6. Tetap Waspada, Jangan Sampai Lengah
Waspada yang saya maksudkan di sini adalah wasapada ke luar dan waspada ke dalam. Biasanya karena keasyikan bercanda bareng kita suka kurang waspada. Sebelum berangkat ke suatu destinasi, perlu saling mengingatkan barang-barang yang akan dibawa. Jika di tengah perjalanan, ada ransel teman yang terbuka, segera beri tahu. Habis makan, jangan sampai dompet tertinggal. Dan lain sebagainya.
Selain waspada ke luar, jangan lupakan juga waspada ke dalam.
Maksudnya gini… The Tripster itu rata-rata anaknya jahil. Kalau kita gak waspada ke dalam, bisa matilah awak jadi korban keisengannya. Gak pengin kan foto-fotomu yang dalam kondisi jelek parah beredar luas di media sosial? Misal difoto pas lagi tidur sambil mulut nganga. Ya ampun, jangan sampai terjadi deh. Makanya, perlu waspada tingkat tinggi. Kalau perlu miliki foto mereka dalam kondisi jelek parah juga. Ini bisa dipakai sebagai amunisi jika foto jelek kita disebarkan dengan semena-mena. Hahaha…
7. Murah Hatilah Bilang ‘MAAF’ dan ‘TERIMAKASIH’

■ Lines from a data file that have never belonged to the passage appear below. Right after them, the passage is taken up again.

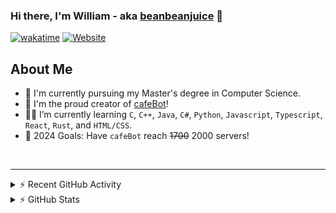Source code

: ### Hi there, I'm William - aka [beanbeanjuice][website] 👋

[![wakatime](https://wakatime.com/badge/user/beeb4317-977b-4b19-878a-21e9aa8e43ed.svg?style=for-the-badge)](https://wakatime.com/@beeb4317-977b-4b19-878a-21e9aa8e43ed)
[![Website](https://uptime.beanbeanjuice.com/api/badge/5/uptime/24?style=for-the-badge&label=beanbeanjuice.com)](https://beanbeanjuice.com)

## About Me

- 🏫 I'm currently pursuing my Master's degree in Computer Science.
- 🤖 I'm the proud creator of [cafeBot][cafeBot]!
- 🧑‍🎓 I’m currently learning `C`, `C++`, `Java`, `C#`, `Python`, `Javascript`, `Typescript`, `React`, `Rust`, and `HTML/CSS`.
- 🥅 2024 Goals: Have `cafeBot` reach ~~1700~~ 2000 servers!

<br />

---

<details>
  <summary>⚡ Recent GitHub Activity</summary>
  
<!--START_SECTION:activity-->
1. ❗ Opened issue [#1009](https://github.com/UC-Davis-molecular-computing/scadnano/issues/1009) in [UC-Davis-molecular-computing/scadnano](https://github.com/UC-Davis-molecular-computing/scadnano)
2. 🎉 Merged PR [#1006](https://github.com/UC-Davis-molecular-computing/scadnano/pull/1006) in [UC-Davis-molecular-computing/scadnano](https://github.com/UC-Davis-molecular-computing/scadnano)
3. 🗣 Commented on [#1007](https://github.com/UC-Davis-molecular-computing/scadnano/pull/1007#issuecomment-2438754326) in [UC-Davis-molecular-computing/scadnano](https://github.com/UC-Davis-molecular-computing/scadnano)
4. 💪 Opened PR [#1007](https://github.com/UC-Davis-molecular-computing/scadnano/pull/1007) in [UC-Davis-molecular-computing/scadnano](https://github.com/UC-Davis-molecular-computing/scadnano)
5. 🗣 Commented on [#998](https://github.com/UC-Davis-molecular-computing/scadnano/issues/998#issuecomment-2434315827) in [UC-Davis-molecular-computing/scadnano](https://github.com/UC-Davis-molecular-computing/scadnano)
<!--END_SECTION:activity-->

</details>

<details>
  <summary>⚡ GitHub Stats</summary>

  <!-- [GitHub Stats] -->
  <div align="center">
    <br>
    <a href="https://github.com/beanbeanjuice">
    <img height="160em" src="https://github-readme-stats.vercel.app/api?username=beanbeanjuice&show_icons=true&theme=tokyonight&include_all_commits=true&count_private=true"/>
    <img height="160em" src="https://github-readme-stats.vercel.app/api/top-langs/?username=beanbeanjuice&layout=compact&langs_count=8&theme=tokyonight&count_private=true"/>
  </div>

</details>

[website]: https://www.beanbeanjuice.com
[cafeBot]: https://www.github.com/beanbeanjuice/cafeBot
[twitter]: https://twitter.com/beanbeanjuice
[youtube]: https://youtube.com/beanbeanjuice
[instagram]: https://instagram.com/beanbeanjuice
[webdevplaylist]: https://www.youtube.com/playlist?list=PLkwxH9e_vrAJ0WbEsFA9W3I1W-g_BTsbt
[jsplaylist]: https://www.youtube.com/playlist?list=PLkwxH9e_vrALRJKu7wfXby3MKeflhTu6B
[cssplaylist]: https://www.youtube.com/playlist?list=PLkwxH9e_vrALSdvZuEh6gqQdmDoDIoqz4
[reactplaylist]: https://www.youtube.com/playlist?list=PLkwxH9e_vrAK4TdffpxKY3QGyHCpxFcQ0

Akan selalu ada masalah di setiap perjalanan. Terkadang jika sudah jalan kaki seharian, kondisi fisik sudah lelah, masalah sedikit saja, akan memicu adu mulut. Secepat mungkin minta maaflah jika ada perselisihan dengan teman yang lain. Merendahkan ego terasa lebih ringan dibandingkan perjalanan bareng teman dengan suasana yang tidak nyaman karena adanya perselisihan.
Di akhir traveling, setelah semuanya pulang ke tempat masing-masing, The Tripsters punya kebiasaan rutin. Kami saling meminta maaf dan berterimakasih. Minta maaf, jika dalam kebersamaan kemarin sempat ada gesekan-gesekan, perselisihan, suasana yang tidak nyaman, dlsb. Berterimakasih, karena telah saling merendahkan ego masing-masing sehingga perjalanan kemarin itu tetap terasa menyenangkan.
Sebenarnya masih ada beberapa tips yang ingin saya sampaikan. Tapi kalau terlalu panjang, biasanya Bobby akan teriak ‘Sukanya panjang-panjang kalau nulis. Gak SEO banget deh.’ Makanya saya cukupkan sekian saja.
Ke 7 tips yang saya tulis jika dapat dipenuhi, saya kira sudah dapat menjadi bekal yang cukup buat kamu yang pengen traveling bareng teman. Doakan juga agar The Tripsters masih akan terus melakukan perjalanan bersama ke destinasi-destinasi yang lain. Dengan begitu, saya masih akan bisa menceritakan keunikan, keseruan dan keuring-uringan yang ada dalam perjalanan kami.